The story goes from the sunny hill in Greece to the deadly desert and an ancient subterranean tower where Hannah´s belief, her strength and her will to survive are tested beyond anything. With this book came a change in the cover design of the entire series, and, though it is for the first three books a real change for the better, I am not really satisfied with the look of this one. But I wanted to see how things were going with Hannah and her family, what had happened after the last book, that I didn´t care about that much.
Babylon*
by Thomas Thiemeyer Hannah Peters #4
Publisher Knaur on March 1, 2016
Genre Thriller
Pages 523
Format Softcover
Source Publisher
✶✶✶
THE PLACE: Mesopotamia, Cradle of Civilization. Today one of the most dangerous crisis region on earth. THE ORDER: the investigation of the baffling construction of human history. THE PLAYER: Archeologist Hannah Peters and her team. A billionaire art collector who wants to experience his last adventure. And a four year old child. Together they have to face the biggest challenge of their life.
Story
Hannah and her family are working now in Greece. Since the birth of her daughter, her life has changed. Not only by becoming a mother, but also by the fact, that her daughter is different from others. So Hannah is not very much amused when her husband decides to fulfill the last wish of their dying friend and travel his entire family to a place right in the middle of the most dangerous crisis region of the world. And there, she has to face things and go beyond everything she ever believed in or thought she´d have to.
Style
The thriller is told by an invisible narrator and is set about five years after the last book Valhalla. But unlike the previous books, Babylon is almost boring and without any surprises. And it goes even further. During the last third of the book, the story is absolutely implausible, almost absurd and over the entire book is less to nothing to see from the actual protagonist Hannah Peters. I don’t know the author like that. Usual his books are full of great scenes, logic, fascinating places, and characters who take the reader in with their personality. Not this time. Thomas Thiemeyer writes clear, brings historical and technical facts and details in a very entertaining way into the story and the plot is diversified. But with Babylon, he is far away from the great stories and energy he brought to the reader with the first few books of this series.
Characters
Hannah Peters is in the first three books of this series a woman who is sometimes a bit clumsy, who lives for her passion and who can´t travel far and often enough to find old ancient artifacts or places of special history. She is driven by what she does, how she does it and her expertise is famous and to some the only thing that counts. It seems that, after she became a mother and went through a drama that killed all of her team-mates, she has changed. Now being an archeologist seems to be a job she does to earn her living and to have a place where she can raise her daughter out of the public eye. But the passion that once drew her into a new mission seems gone; entirely.

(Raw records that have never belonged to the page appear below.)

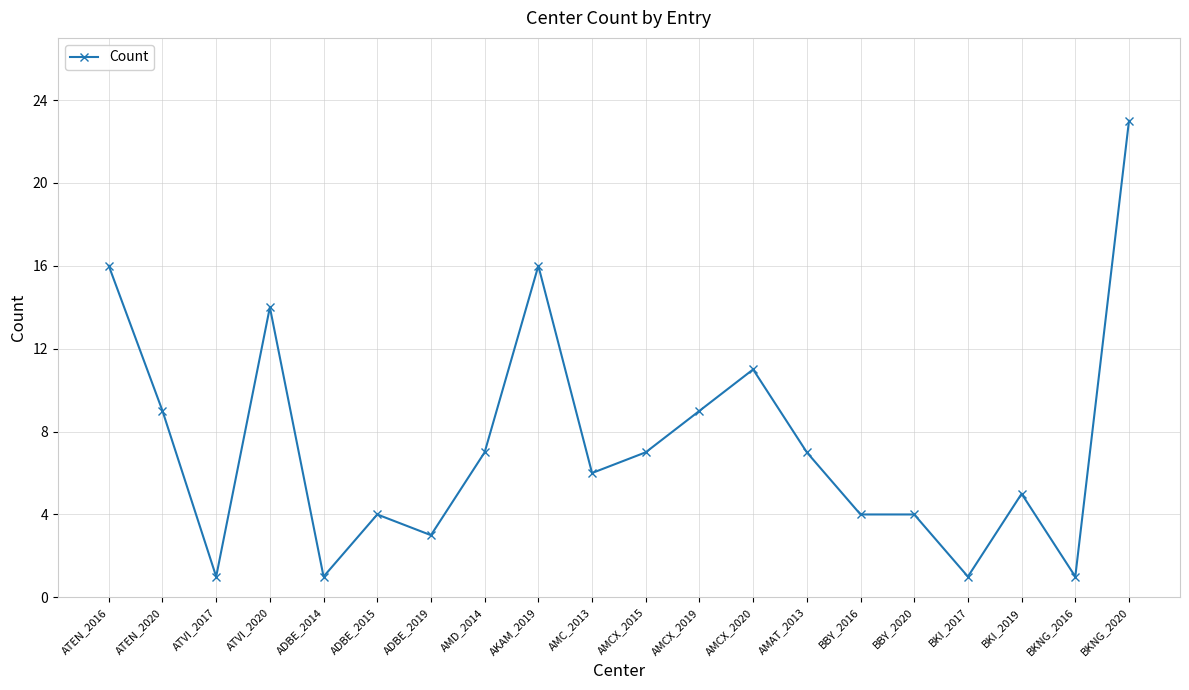

At which label does the data first exceed 7?

ATEN_2016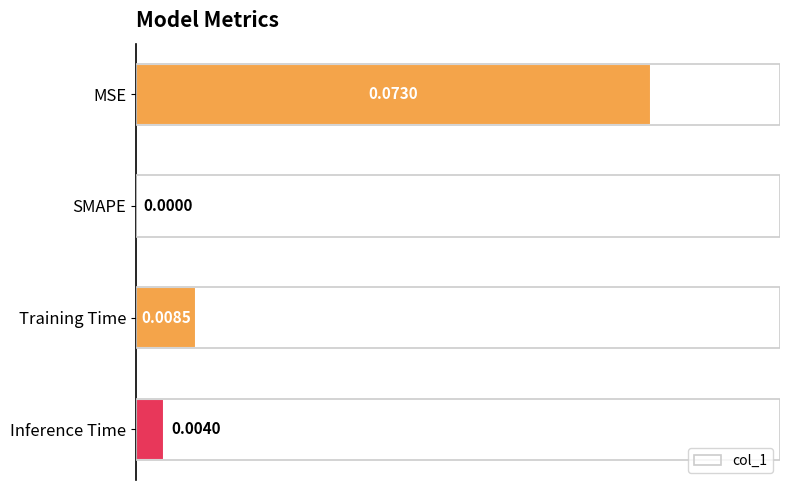

Where is the data nearest to the value 0?

SMAPE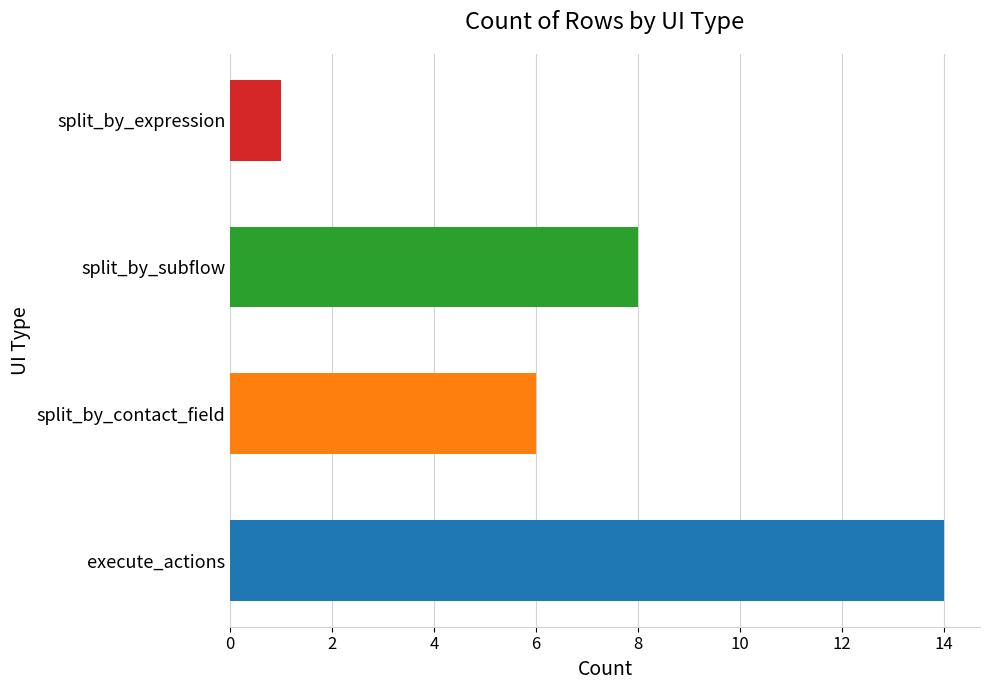

What is the greatest value displayed?

14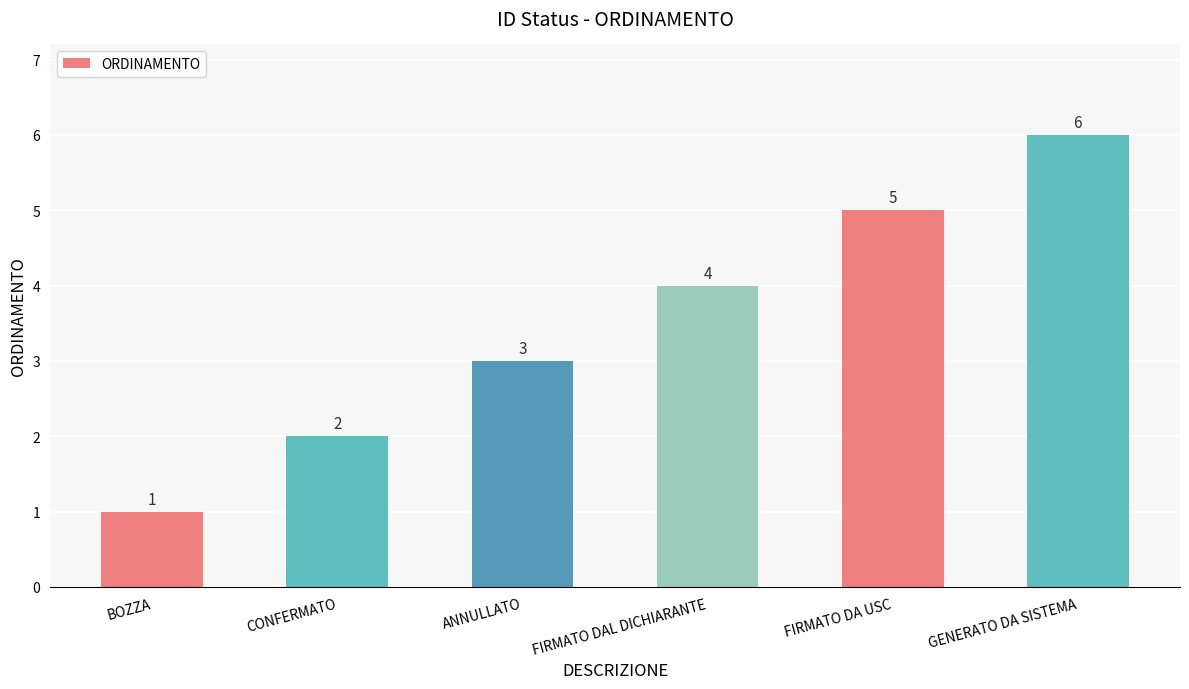

How many series are shown in this chart?

1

Yes, becoming a mother means a lot of changes for a woman, but does that mean she has to become boring, and in denial of everything that goes on around her? Yes, her daughter is not like any other child, but given the special circumstances of Hannah´s early pregnancy and the fact that her mother had to get that special cure to keep her alive, I would say her daughter can´t be like any other child – in a good way. However, I couldn´t get warm with her. She seemed too exaggerated, way too quiet, way too smart, and not acting like a four year at all.
Conclusion
I am actually a huge fan of Hannah Peters. But this part was nothing but average. At some point, it became so weird, so strange and close to being absurd and implausible, that I was sometimes wondering if this was really a Thomas Thiemeyer thriller. Sad to say it, but I am a bit disappointed by it.
Happy reading
*This book was at the time of review only available in the German language.
Thomas Thiemeyer
Thomas Thiemeyer, born 1963, studied geology and geography before he became self-reliant and turned into a career as author and illustrator. With his science thrillers and young adult cycles, which won many prizes, sold over half a million times and being translated into thirteen languages, he is a well-established magnitude in the German light fiction. The author lives with his family in Stuttgart/Germany.